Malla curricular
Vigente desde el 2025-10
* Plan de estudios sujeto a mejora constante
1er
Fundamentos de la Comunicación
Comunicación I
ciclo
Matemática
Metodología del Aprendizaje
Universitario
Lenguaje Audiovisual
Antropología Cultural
-------------------------
**WHAT YOU ARE ASKED TO DO**
Return each line of the items that contains the word "Comunicación".

**WRITTEN ANSWER**
Fundamentos de la Comunicación
Comunicación I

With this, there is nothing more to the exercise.